Was wäre ich gewesen, wenn ich nicht die Maurer gehabt hätte, die Tag für Tag bei jedem Wetter sich den Buckel krumm geschuftet haben, für unsere Kunden, für meine Ideen, die ich zu Papier gebracht hatte. Ich bin diesen Menschen dankbar. Ich bin nicht „besser“, weil ich tolle Pläne zeichnen kann, weil ich einen Betrieb aufbauen und leiten kann, weil meine Intelligenz, gemessen in IQ-Werten, vielleicht höher ist. Nein – ich habe nur andere Aufgaben. Ich traue es mir auch nicht zu, so wie der Maurer jeden Tag auf der Baustelle Steine zu wuchten und bin froh, dass es diese Menschen gibt, die es sich nicht zutrauen die ganze Planungsarbeit zu erledigen. Ich respektiere sie, und daher respektieren sie auch mich.
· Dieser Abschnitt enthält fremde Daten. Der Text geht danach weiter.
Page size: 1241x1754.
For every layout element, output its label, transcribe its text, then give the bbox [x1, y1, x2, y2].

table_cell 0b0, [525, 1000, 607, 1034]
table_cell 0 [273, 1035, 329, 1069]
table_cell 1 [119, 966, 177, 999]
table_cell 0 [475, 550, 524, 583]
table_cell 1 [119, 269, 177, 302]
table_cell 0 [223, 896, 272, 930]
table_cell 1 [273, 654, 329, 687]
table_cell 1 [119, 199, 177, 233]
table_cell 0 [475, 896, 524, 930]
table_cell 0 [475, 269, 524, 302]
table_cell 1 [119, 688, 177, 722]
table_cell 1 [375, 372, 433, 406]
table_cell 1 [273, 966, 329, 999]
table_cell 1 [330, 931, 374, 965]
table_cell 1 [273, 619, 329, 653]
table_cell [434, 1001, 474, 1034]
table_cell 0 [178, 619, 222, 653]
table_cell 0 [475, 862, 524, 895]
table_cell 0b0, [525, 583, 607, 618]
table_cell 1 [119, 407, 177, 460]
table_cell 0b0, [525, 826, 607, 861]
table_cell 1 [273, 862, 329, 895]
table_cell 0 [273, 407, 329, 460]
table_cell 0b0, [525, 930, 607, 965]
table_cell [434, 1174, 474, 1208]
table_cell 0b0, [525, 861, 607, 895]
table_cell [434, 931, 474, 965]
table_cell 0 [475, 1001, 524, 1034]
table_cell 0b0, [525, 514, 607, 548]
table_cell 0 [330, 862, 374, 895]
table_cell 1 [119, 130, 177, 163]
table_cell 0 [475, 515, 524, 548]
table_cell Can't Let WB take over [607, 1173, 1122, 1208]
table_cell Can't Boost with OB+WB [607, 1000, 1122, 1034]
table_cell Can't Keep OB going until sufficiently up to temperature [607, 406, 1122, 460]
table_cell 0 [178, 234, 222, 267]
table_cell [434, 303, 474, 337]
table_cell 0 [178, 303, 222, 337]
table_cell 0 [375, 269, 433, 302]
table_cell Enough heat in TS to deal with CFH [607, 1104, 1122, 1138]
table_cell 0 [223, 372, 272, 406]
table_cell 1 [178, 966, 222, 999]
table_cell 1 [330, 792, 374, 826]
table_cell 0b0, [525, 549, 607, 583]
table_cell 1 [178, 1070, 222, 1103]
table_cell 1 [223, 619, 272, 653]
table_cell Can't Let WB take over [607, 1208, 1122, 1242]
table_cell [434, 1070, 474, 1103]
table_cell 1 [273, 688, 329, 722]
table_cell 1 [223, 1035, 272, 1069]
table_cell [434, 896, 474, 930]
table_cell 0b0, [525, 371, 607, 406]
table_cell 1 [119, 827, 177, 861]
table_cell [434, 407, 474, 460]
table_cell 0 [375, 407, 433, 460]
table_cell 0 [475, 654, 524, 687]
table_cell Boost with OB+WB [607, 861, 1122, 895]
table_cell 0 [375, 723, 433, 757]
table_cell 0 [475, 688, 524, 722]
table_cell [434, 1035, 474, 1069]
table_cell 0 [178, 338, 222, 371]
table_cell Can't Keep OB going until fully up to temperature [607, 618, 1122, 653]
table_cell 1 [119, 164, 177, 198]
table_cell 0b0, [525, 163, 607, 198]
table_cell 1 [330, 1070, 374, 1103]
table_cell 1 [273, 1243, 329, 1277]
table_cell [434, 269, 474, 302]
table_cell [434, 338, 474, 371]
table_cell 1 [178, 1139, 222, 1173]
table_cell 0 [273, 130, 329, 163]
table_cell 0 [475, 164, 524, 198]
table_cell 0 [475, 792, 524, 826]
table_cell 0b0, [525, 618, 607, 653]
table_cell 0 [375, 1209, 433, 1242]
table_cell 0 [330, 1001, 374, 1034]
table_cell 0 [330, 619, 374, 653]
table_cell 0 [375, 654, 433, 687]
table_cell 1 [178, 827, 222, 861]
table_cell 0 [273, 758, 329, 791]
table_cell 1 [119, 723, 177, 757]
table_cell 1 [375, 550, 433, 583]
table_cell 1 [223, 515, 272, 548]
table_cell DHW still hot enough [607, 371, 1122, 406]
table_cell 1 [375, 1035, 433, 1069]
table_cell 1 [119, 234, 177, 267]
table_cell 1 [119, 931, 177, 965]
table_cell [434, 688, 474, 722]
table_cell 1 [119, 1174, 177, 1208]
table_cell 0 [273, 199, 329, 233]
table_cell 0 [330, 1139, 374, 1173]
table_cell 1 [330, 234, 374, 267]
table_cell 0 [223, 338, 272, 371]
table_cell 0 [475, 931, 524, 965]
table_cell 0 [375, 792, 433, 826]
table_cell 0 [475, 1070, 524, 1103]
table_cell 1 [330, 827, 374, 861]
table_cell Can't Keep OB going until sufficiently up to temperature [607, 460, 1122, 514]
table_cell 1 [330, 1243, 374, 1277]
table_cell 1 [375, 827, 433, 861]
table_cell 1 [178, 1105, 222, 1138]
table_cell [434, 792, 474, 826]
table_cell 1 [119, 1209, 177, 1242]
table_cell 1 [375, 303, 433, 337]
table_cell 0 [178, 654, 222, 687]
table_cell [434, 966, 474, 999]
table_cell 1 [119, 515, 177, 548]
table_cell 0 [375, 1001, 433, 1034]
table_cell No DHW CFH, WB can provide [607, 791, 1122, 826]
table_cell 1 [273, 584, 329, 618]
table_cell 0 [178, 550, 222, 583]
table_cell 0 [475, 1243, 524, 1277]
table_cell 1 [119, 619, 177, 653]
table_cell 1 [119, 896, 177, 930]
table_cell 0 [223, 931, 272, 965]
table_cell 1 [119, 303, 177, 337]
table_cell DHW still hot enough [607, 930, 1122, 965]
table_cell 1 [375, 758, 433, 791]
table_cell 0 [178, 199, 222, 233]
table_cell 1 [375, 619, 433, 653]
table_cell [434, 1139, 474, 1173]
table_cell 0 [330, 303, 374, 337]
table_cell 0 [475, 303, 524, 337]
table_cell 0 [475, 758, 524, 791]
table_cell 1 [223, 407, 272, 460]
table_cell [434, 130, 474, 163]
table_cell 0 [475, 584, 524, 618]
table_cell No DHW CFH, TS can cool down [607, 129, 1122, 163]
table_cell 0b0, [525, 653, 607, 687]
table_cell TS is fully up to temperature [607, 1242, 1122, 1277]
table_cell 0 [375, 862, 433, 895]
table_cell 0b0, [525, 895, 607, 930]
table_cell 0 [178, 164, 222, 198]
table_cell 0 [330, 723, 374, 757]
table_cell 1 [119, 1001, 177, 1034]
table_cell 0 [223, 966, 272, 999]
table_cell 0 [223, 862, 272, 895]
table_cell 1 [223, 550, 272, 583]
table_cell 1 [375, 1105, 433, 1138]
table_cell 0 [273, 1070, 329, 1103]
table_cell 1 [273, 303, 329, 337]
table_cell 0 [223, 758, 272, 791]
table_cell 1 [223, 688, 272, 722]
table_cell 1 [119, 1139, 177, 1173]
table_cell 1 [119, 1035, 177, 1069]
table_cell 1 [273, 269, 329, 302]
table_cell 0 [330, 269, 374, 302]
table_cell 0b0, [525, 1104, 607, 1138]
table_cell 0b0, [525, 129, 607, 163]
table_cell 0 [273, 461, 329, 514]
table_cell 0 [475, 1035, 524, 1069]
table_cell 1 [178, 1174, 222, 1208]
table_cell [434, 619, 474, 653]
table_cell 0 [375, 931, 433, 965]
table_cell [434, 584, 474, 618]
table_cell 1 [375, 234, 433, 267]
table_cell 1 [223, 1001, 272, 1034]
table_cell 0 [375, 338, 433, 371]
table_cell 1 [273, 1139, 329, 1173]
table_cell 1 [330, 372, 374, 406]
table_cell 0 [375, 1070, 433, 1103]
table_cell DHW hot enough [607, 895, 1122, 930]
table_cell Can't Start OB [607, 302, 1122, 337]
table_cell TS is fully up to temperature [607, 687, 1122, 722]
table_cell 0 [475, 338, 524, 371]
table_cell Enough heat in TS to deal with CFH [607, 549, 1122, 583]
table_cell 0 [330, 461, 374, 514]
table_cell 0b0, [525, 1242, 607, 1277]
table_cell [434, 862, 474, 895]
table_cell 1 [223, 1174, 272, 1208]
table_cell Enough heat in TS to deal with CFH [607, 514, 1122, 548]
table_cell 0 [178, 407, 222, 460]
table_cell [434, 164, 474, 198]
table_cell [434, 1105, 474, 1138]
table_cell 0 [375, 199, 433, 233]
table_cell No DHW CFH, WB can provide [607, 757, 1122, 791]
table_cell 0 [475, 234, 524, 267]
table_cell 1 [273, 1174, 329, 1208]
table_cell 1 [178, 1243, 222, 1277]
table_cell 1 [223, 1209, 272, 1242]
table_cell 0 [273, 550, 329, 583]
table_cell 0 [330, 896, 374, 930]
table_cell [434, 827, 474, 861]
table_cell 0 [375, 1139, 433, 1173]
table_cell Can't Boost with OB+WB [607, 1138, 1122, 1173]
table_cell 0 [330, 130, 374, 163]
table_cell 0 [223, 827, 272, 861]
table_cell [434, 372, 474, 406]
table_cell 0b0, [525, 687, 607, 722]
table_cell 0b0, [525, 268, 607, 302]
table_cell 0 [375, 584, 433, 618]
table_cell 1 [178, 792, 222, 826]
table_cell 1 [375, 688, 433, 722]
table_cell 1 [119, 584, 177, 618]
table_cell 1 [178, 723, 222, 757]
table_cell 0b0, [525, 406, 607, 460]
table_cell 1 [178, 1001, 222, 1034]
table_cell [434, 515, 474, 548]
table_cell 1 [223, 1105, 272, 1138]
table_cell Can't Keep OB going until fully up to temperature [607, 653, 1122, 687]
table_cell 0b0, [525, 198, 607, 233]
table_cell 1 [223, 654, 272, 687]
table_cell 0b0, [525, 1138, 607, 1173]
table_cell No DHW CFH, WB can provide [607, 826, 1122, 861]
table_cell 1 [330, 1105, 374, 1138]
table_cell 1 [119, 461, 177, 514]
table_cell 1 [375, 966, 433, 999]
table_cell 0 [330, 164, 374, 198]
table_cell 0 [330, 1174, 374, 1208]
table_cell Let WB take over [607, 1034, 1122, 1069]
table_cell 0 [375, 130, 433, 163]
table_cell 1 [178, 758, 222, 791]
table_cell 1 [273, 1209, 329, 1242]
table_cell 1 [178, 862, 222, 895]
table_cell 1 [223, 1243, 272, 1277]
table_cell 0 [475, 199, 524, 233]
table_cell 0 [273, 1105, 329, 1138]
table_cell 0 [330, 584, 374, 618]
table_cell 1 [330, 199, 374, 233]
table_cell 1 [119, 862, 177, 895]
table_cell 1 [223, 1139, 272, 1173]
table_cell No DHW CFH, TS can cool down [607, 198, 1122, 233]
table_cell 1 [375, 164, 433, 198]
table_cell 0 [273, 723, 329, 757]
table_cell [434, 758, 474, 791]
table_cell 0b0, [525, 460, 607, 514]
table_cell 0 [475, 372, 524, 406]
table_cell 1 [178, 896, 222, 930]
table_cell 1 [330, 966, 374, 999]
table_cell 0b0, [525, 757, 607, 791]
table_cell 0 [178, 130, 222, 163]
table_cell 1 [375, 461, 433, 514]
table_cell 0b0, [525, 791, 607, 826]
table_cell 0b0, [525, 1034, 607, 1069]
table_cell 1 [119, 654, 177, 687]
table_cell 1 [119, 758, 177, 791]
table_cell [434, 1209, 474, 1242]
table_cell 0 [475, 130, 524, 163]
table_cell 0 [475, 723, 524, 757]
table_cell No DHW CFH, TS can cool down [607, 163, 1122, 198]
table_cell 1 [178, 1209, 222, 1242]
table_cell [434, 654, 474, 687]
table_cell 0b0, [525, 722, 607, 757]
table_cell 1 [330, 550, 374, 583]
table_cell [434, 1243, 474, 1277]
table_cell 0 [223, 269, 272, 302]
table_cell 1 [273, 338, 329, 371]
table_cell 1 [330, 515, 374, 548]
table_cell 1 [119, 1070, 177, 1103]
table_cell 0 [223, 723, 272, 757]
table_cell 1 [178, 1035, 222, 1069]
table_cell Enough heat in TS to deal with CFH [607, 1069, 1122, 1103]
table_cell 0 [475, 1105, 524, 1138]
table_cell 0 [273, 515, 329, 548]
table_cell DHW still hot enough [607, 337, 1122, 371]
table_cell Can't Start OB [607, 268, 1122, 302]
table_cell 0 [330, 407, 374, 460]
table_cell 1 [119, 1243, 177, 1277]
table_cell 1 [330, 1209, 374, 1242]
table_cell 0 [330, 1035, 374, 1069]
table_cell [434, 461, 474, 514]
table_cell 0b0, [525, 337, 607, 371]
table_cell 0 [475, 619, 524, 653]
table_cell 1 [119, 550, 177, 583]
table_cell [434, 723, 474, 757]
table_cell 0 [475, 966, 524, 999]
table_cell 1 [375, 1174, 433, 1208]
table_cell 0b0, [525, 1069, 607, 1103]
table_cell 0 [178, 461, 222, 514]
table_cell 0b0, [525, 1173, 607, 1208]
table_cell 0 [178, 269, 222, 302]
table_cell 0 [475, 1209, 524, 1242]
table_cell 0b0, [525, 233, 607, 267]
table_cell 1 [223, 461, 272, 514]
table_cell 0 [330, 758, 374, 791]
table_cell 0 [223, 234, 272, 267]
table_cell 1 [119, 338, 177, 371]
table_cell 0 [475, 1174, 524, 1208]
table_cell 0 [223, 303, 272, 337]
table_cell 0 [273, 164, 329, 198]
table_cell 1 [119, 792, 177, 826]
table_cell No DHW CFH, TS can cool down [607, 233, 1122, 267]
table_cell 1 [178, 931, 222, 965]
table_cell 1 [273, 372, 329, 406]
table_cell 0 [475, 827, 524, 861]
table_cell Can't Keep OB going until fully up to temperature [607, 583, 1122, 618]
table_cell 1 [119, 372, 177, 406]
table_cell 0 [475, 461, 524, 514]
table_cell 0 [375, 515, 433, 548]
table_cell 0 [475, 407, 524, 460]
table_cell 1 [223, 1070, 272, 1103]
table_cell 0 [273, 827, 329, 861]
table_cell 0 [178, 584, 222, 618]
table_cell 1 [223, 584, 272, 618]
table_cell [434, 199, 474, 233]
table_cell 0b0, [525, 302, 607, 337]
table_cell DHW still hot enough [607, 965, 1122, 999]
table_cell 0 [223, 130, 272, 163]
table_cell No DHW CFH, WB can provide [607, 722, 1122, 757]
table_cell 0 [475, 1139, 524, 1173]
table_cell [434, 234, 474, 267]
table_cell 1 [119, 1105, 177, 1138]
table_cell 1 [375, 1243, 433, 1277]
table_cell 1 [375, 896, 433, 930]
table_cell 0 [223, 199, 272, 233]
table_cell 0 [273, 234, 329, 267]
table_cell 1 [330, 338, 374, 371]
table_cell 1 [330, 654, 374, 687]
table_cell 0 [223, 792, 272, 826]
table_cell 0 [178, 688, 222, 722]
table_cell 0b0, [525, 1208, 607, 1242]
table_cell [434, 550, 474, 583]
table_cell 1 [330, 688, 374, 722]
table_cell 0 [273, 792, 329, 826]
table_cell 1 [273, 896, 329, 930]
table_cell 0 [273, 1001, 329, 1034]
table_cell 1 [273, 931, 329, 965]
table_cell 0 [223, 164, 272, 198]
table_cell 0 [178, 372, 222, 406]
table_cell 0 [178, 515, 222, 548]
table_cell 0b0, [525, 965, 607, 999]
Merken sie was? Wenn Führungsebene und Basis einen direkten Kontakt haben, auch wenn er nur kurz ist, wenn man selbst mal Hand mit anlegt und zugibt, dass man froh ist, Mitarbeiter zu haben, die das alltäglich machen – und in der Regel auch besser können, dann sind die Mitarbeiter motivierter, haben mehr Spaß an der Arbeit, identifizieren sich mit der Geschäftsleitung. Die Arbeitsleistung wird automatisch besser.
Ich schreibe bewusst „identifizieren sich mit der Geschäftsleitung“. Es ist ein Unterschied, ob sie sich nur mit dem Betrieb oder auch mit der Geschäftsleitung, mit den Vorgesetzten identifizieren, genauso wie die Führungskräfte sich ehrlich mit den Mitarbeitern identifizieren müssen. Denn nur dann entsteht das Vertrauensverhältnis, welches so wichtig für jeden Betrieb ist, der langfristig bestehen will.
Diese menschliche Bindung ist meines Erachtens der wichtigste Schlüssel zu mehr Erfolg.